-- THE DATA follows --
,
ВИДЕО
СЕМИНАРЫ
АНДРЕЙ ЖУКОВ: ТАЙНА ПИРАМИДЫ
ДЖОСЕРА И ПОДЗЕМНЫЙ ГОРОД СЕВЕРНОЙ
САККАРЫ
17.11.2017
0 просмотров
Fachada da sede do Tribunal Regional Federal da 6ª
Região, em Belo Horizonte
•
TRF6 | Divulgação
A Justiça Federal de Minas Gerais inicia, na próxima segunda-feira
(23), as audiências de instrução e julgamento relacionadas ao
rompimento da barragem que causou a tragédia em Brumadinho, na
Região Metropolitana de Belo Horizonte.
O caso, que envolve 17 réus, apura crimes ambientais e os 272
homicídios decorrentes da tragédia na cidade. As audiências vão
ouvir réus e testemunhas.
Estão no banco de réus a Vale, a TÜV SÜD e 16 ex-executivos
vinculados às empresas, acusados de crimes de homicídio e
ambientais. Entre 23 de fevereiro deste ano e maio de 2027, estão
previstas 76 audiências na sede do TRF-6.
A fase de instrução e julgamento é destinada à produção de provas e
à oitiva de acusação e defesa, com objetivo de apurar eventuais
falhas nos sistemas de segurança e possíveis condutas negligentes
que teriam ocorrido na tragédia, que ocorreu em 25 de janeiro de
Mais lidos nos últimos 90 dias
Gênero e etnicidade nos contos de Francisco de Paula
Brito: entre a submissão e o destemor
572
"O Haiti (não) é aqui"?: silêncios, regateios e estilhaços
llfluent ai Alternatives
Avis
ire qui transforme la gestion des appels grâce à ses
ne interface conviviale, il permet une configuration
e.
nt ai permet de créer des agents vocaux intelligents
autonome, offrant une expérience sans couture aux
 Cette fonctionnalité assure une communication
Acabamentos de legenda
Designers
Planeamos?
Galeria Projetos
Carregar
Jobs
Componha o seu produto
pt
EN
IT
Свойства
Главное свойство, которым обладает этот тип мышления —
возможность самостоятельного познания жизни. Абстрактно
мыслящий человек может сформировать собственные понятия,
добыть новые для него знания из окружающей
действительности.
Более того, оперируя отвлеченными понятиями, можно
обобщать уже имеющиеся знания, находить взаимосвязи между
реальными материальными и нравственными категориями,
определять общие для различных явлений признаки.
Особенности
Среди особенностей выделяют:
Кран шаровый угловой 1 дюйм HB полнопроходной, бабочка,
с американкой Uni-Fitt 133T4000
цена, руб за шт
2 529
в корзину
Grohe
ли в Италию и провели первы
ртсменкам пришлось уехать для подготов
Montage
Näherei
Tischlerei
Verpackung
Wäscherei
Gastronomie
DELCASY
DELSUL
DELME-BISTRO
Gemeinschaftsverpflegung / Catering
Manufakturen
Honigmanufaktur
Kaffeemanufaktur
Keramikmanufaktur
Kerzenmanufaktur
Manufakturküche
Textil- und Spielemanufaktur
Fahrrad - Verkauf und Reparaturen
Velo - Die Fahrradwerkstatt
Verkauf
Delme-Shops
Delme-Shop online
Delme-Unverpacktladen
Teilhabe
-- THE DATA concluded --
* [YOUR GOAL]:
What you return should match, exactly, the stretch of the listing above that runs from the line with "Cette fonctionnalité assure" to its last line.

* [TASK SOLUTION]:
 Cette fonctionnalité assure une communication
Acabamentos de legenda
Designers
Planeamos?
Galeria Projetos
Carregar
Jobs
Componha o seu produto
pt
EN
IT
Свойства
Главное свойство, которым обладает этот тип мышления —
возможность самостоятельного познания жизни. Абстрактно
мыслящий человек может сформировать собственные понятия,
добыть новые для него знания из окружающей
действительности.
Более того, оперируя отвлеченными понятиями, можно
обобщать уже имеющиеся знания, находить взаимосвязи между
реальными материальными и нравственными категориями,
определять общие для различных явлений признаки.
Особенности
Среди особенностей выделяют:
Кран шаровый угловой 1 дюйм HB полнопроходной, бабочка,
с американкой Uni-Fitt 133T4000
цена, руб за шт
2 529
в корзину
Grohe
ли в Италию и провели первы
ртсменкам пришлось уехать для подготов
Montage
Näherei
Tischlerei
Verpackung
Wäscherei
Gastronomie
DELCASY
DELSUL
DELME-BISTRO
Gemeinschaftsverpflegung / Catering
Manufakturen
Honigmanufaktur
Kaffeemanufaktur
Keramikmanufaktur
Kerzenmanufaktur
Manufakturküche
Textil- und Spielemanufaktur
Fahrrad - Verkauf und Reparaturen
Velo - Die Fahrradwerkstatt
Verkauf
Delme-Shops
Delme-Shop online
Delme-Unverpacktladen
Teilhabe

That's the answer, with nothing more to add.